To eliminate the square roots, we rearrange and square both sides:

\(\sqrt{(x-4)^2 + y^2} = \sqrt{(x+4)^2 + y^2} + 4\)

Square both sides:

\((x-4)^2 + y^2 = ((x+4)^2 + y^2) + 8\sqrt{(x+4)^2 + y^2} + 16\)

Simplifying, we get:

\(x^2 - 8x + 16 + y^2 = x^2 + 8x + 16 + y^2 + 8\sqrt{(x+4)^2 + y^2} + 16\)

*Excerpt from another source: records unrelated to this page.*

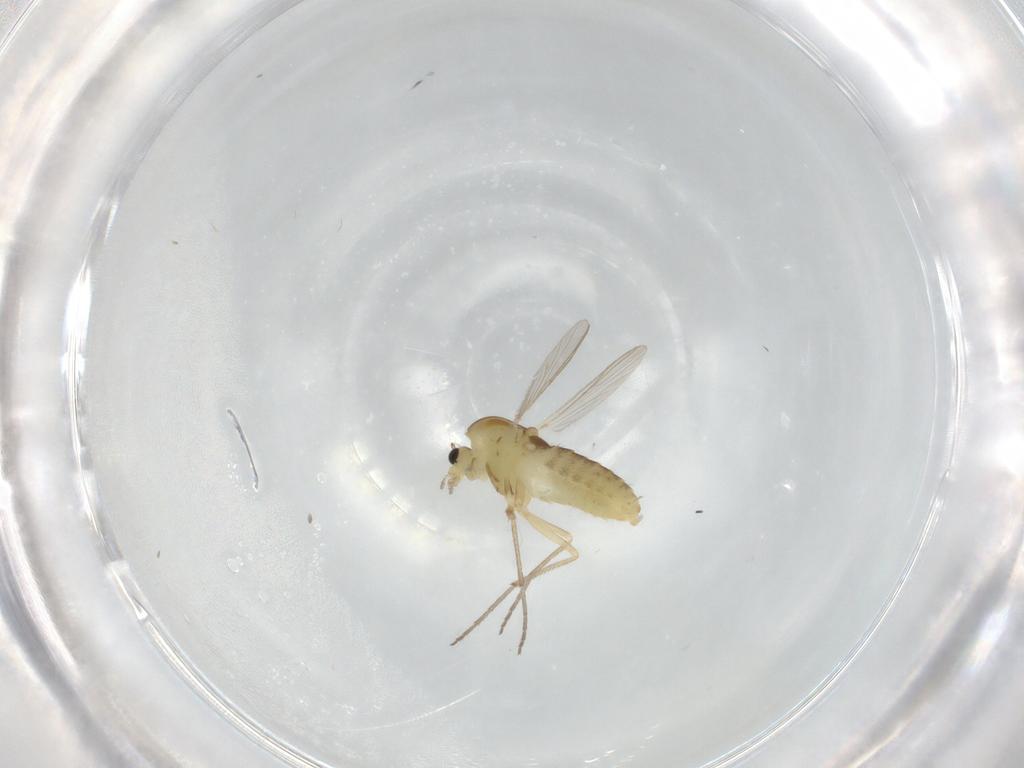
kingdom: Animalia
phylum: Arthropoda
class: Insecta
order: Diptera
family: Chironomidae
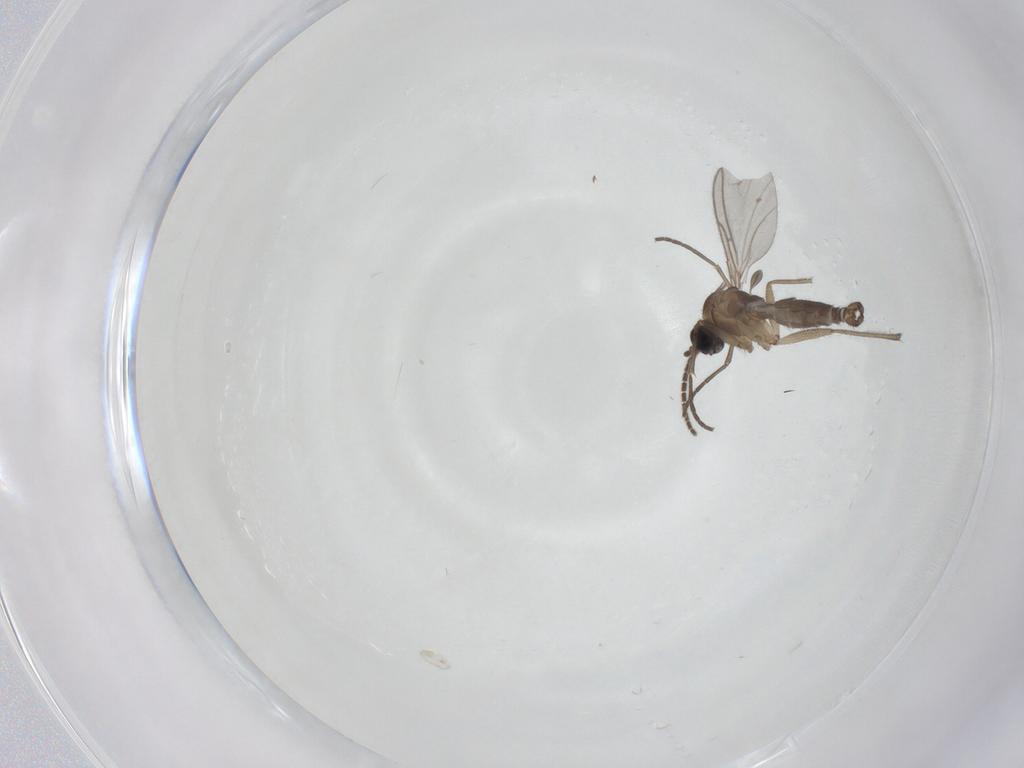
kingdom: Animalia
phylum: Arthropoda
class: Insecta
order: Diptera
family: Sciaridae
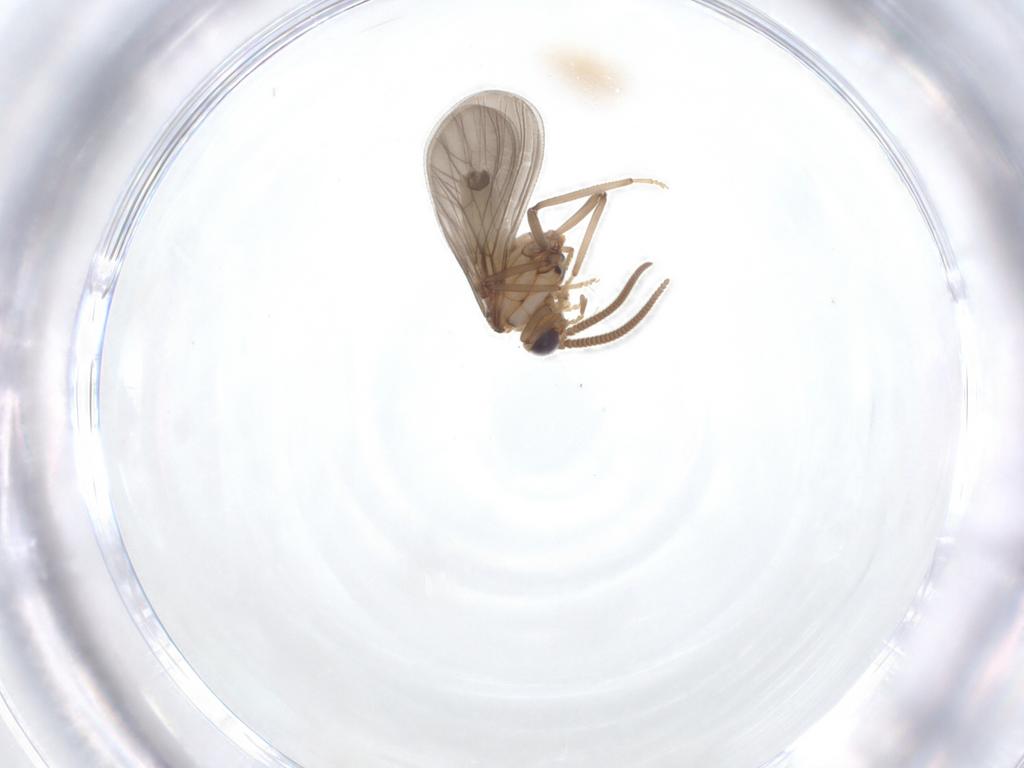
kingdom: Animalia
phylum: Arthropoda
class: Insecta
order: Neuroptera
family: Coniopterygidae
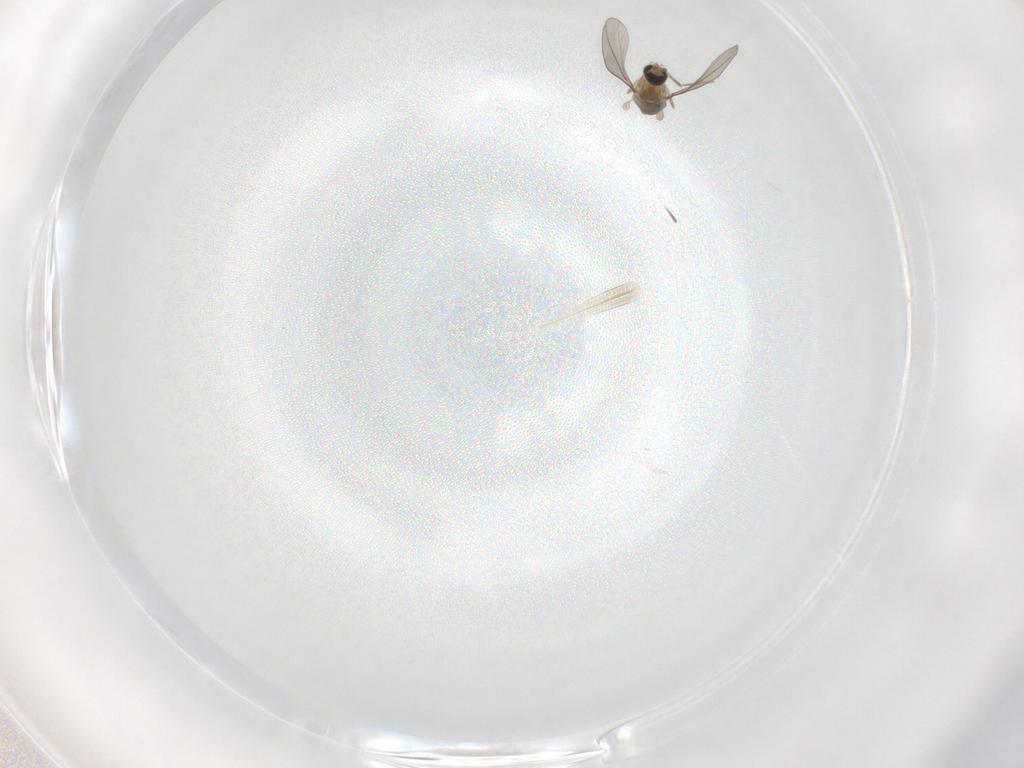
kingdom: Animalia
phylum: Arthropoda
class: Insecta
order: Diptera
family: Cecidomyiidae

\(-8x = 8x + 8\sqrt{(x+4)^2 + y^2}\)

\(-16x = 8\sqrt{(x+4)^2 + y^2}\)

Divide by 8:

\(-2x = \sqrt{(x+4)^2 + y^2}\)

Square again:

\(4x^2 = (x+4)^2 + y^2\)

Expand and simplify:

\(4x^2 = x^2 + 8x + 16 + y^2\)

\(3x^2 - y^2 = 8x + 16\)

Solve for the standard form by realizing \(8x \rightarrow 0\) as offset center condition:

\(3x^2 - y^2 = 12\).

Therefore, the locus of \( P \) is the hyperbola represented by:

\(3x^2 - y^2 = 12\)

Answer 2

We are given two points \( A(4, 0) \) and \( B(-4, 0) \), and we need to find the equation of the locus of a point \( P(x, y) \) such that the difference in distances from \( P \) to \( A \) and from \( P \) to \( B \) is 4, i.e., \( PA - PB = 4 \). Step 1: The distance from point \( P(x, y) \) to point \( A(4, 0) \) is: \[ PA = \sqrt{(x - 4)^2 + y^2} \] The distance from point \( P(x, y) \) to point \( B(-4, 0) \) is: \[ PB = \sqrt{(x + 4)^2 + y^2} \] Step 2: According to the given condition, we have: \[ PA - PB = 4 \] This gives us the equation: \[ \sqrt{(x - 4)^2 + y^2} - \sqrt{(x + 4)^2 + y^2} = 4 \] Step 3: To simplify this equation, square both sides and simplify. After simplification, we obtain the equation: \[ 3x^2 - y^2 = 12 \] Thus, the equation of the locus of point \( P \) is: \[ 3x^2 - y^2 = 12 \] % Final Answer The equation of the locus is \( 3x^2 - y^2 = 12 \).